Mark Wallinger is one of the elders of the YBA (Young British Artist) group and considered by some to be the most intellectual; James Joyce’s Ulysses was the subject of his BA dissertation at Chelsea College of Art – he went on to Goldsmiths, where he later taught Damien Hirst and Gary Hume. Wallinger came to prominence in the 2000s with his photographic reinterpretation of Stubbs’ Whistlejacket, called Ghost (2001) and with his plan for an enormous sculpture of a white stallion in Ebbsfleet, Kent – which sadly is still pending due to lack of funding. Horses and their classification are a cipher, Wallinger argued, for Britons’ obsession with race, class and gender.
His new exhibition at Hauser & Wirth gallery in London, from February 26 to May 7, delves deeper and is inspired by Freud’s delineation of the id, ego and superego. It features giant abstract monochrome paintings (each costing £165,000, example pictured) that examine, says the gallery’s blurb, “how, as human beings, we operate between our instinctual urges, our attachment to our identities, and the ways in which we judge ourselves as members of a certain culture”.
Wallinger himself says: “The id is driven by the pleasure principle, which strives for immediate gratification of all desires, wants and needs. If these needs are not satisfied immediately, the result is a state of anxiety or tension.”
Globules of paint smeared by hand create pictures reminiscent of Yves Klein’s body paintings or Japanese ink drawings. In the same way that Leonardo da Vinci instructed any artist lacking in inspiration to stare at a wall or a pebble until his imagination was fired by the scratches or striations, so Wallinger leaves it to the viewer to decide what it is he has painted – moss, rabbits, X-rays, vaginas? The answer is all or none, depending on who is looking at them.

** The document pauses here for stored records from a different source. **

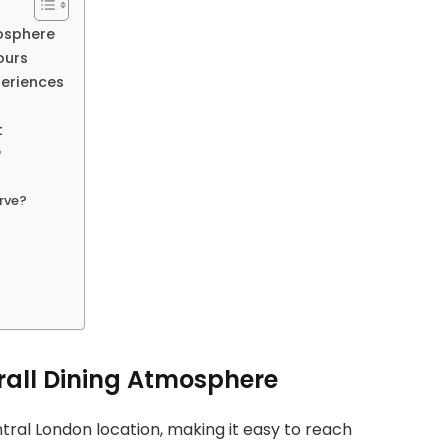
osphere
ours
periences
t
?
erve?
rall Dining Atmosphere
tral London location, making it easy to reach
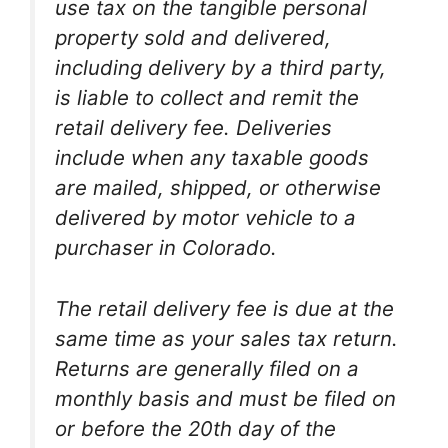
use tax on the tangible personal
property sold and delivered,
including delivery by a third party,
is liable to collect and remit the
retail delivery fee. Deliveries
include when any taxable goods
are mailed, shipped, or otherwise
delivered by motor vehicle to a
purchaser in Colorado.
The retail delivery fee is due at the
same time as your sales tax return.
Returns are generally filed on a
monthly basis and must be filed on
or before the 20th day of the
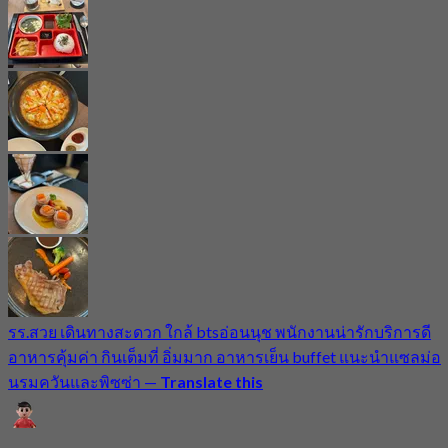
รร.สวย เดินทางสะดวก ใกล้ btsอ่อนนุช พนักงานน่ารักบริการดี
อาหารคุ้มค่า กินเต็มที่ อิ่มมาก อาหารเย็น buffet แนะนำแซลม่อ
นรมควันและพิซซ่า
—
Translate this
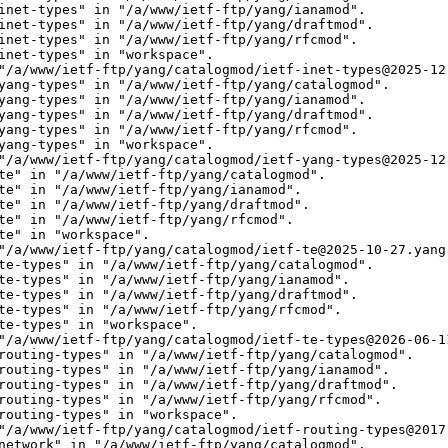
inet-types" in "/a/www/ietf-ftp/yang/ianamod".

inet-types" in "/a/www/ietf-ftp/yang/draftmod".

inet-types" in "/a/www/ietf-ftp/yang/rfcmod".

inet-types" in "workspace".

"/a/www/ietf-ftp/yang/catalogmod/ietf-inet-types@2025-12-
yang-types" in "/a/www/ietf-ftp/yang/catalogmod".

yang-types" in "/a/www/ietf-ftp/yang/ianamod".

yang-types" in "/a/www/ietf-ftp/yang/draftmod".

yang-types" in "/a/www/ietf-ftp/yang/rfcmod".

yang-types" in "workspace".

"/a/www/ietf-ftp/yang/catalogmod/ietf-yang-types@2025-12-
te" in "/a/www/ietf-ftp/yang/catalogmod".

te" in "/a/www/ietf-ftp/yang/ianamod".

te" in "/a/www/ietf-ftp/yang/draftmod".

te" in "/a/www/ietf-ftp/yang/rfcmod".

te" in "workspace".

"/a/www/ietf-ftp/yang/catalogmod/ietf-te@2025-10-27.yang"
te-types" in "/a/www/ietf-ftp/yang/catalogmod".

te-types" in "/a/www/ietf-ftp/yang/ianamod".

te-types" in "/a/www/ietf-ftp/yang/draftmod".

te-types" in "/a/www/ietf-ftp/yang/rfcmod".

te-types" in "workspace".

"/a/www/ietf-ftp/yang/catalogmod/ietf-te-types@2026-06-11
routing-types" in "/a/www/ietf-ftp/yang/catalogmod".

Also on display is Superego, a mirrored version of the revolving Scotland Yard sign. “The superego acts to perfect and civilise our behaviour,” explains Wallinger. “It works to suppress all unacceptable urges of the id and struggles to make the ego act upon idealistic standards rather than upon realistic principles. The revolving New Scotland Yard sign is a brand, a logo, the seat of authority, the all-seeing eye, omnipresent and omniscient.”
Two films continue the theme of surveillance. One, Orrery, features an oak tree on a roundabout during different seasons. “The oak tree on its island is a cameo of Britain,” says Wallinger. The second film is of a barber’s shop where the only moving item is the stripy pole outside, whose movement gives an impression of “endlessness” – not unlike the ruminations of this philosopher artist.